**WHAT YOU WILL DO**
1. In the ESCONI Juniors post, how much did five spins on the spinner cost?
2. Please pick up the ESCONI Juniors post after its last sentence and carry it forward.

**DOCUMENT PASSAGE**
Nature and Science Programs at Wonder Works

ESCONI Juniors — Spinner and Junior Sales Area
March 4, 2016, 5:30 am
Filed under: ESCONI, Rock Hunters

We used many of the same rock, mineral, and fossil specimens for both the ESCONI spinner and Juniors sales area.

For a quarter a spin (or five spins for a dollar), children could take their chances with the ESCONI spinner. Each spin won at least one mineral, rock, fossil, or shell specimen:


The ESCONI Juniors sales tables included inexpensive rocks, minerals, fossils, and shells that were sold only to children and their teachers. The next photo includes examples of the specimens we had for sale.  If you click on the photo, you can see a much larger version of it, with better looks at the specimens and their labels:


For more photos of the Juniors sales tables, scroll down to the bottom of this page. If you click to enlarge those photos, you may be able to identify specimens that you bought at the ESCONI Juniors booth.

**PROVIDED MATERIAL**
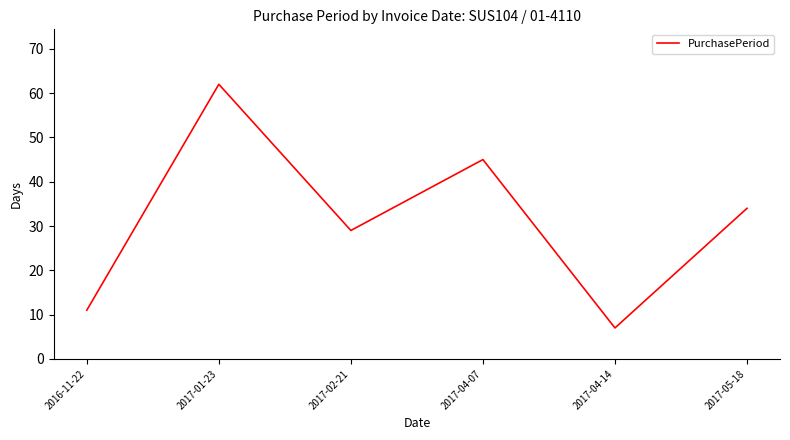

Where is the first local maximum?

2017-01-23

**TASK RESPONSES**
1. One dollar.

2.
The next few photos identify some of these more common specimens available at the spinner and sales tables. For each type of specimen we give as much information as we have about it. Because some donors did not provide much information about their specimens (or that information was misplaced during storage), we sometimes don’t know where specimens were found or, for fossils, how old they are.


Peeled Sheets of Muscovite Mica

Muscovite is one of several types of the mineral, mica. It is sometimes called white mica. One of the amazing features of this mineral is that thin, flexible, transparent sheets of mica can be peeled off the thicker crystals. The peeled sheets of muscovite shown in the following photo were one of the specimens you could win at the ESCONI spinner:


To learn more about Muscovite Mica, click here or click here.

Quartz Crystals

There were several sizes of quartz crystals available at the spinner and sales tables. Here are examples of the smallest and clearest crystals, which were a couple of centimeters long:


You can find quartz crystals like these in places like Hot Springs, Arkansas. To learn more about the mineral, quartz, click here. To learn more about the quartz crystals found in the Hot Springs, Arkansas, area, click here.

Copper Ore

The greenish and bluish coloring on the rocks in this photo are different minerals that contain the element, copper:


The rocks in the photo came from a copper mine, possibly in Arizona or Nevada. Because the rocks are rich in copper mineral, they can be used as an ore of copper. To learn more about copper ore and copper minerals, click here or click here.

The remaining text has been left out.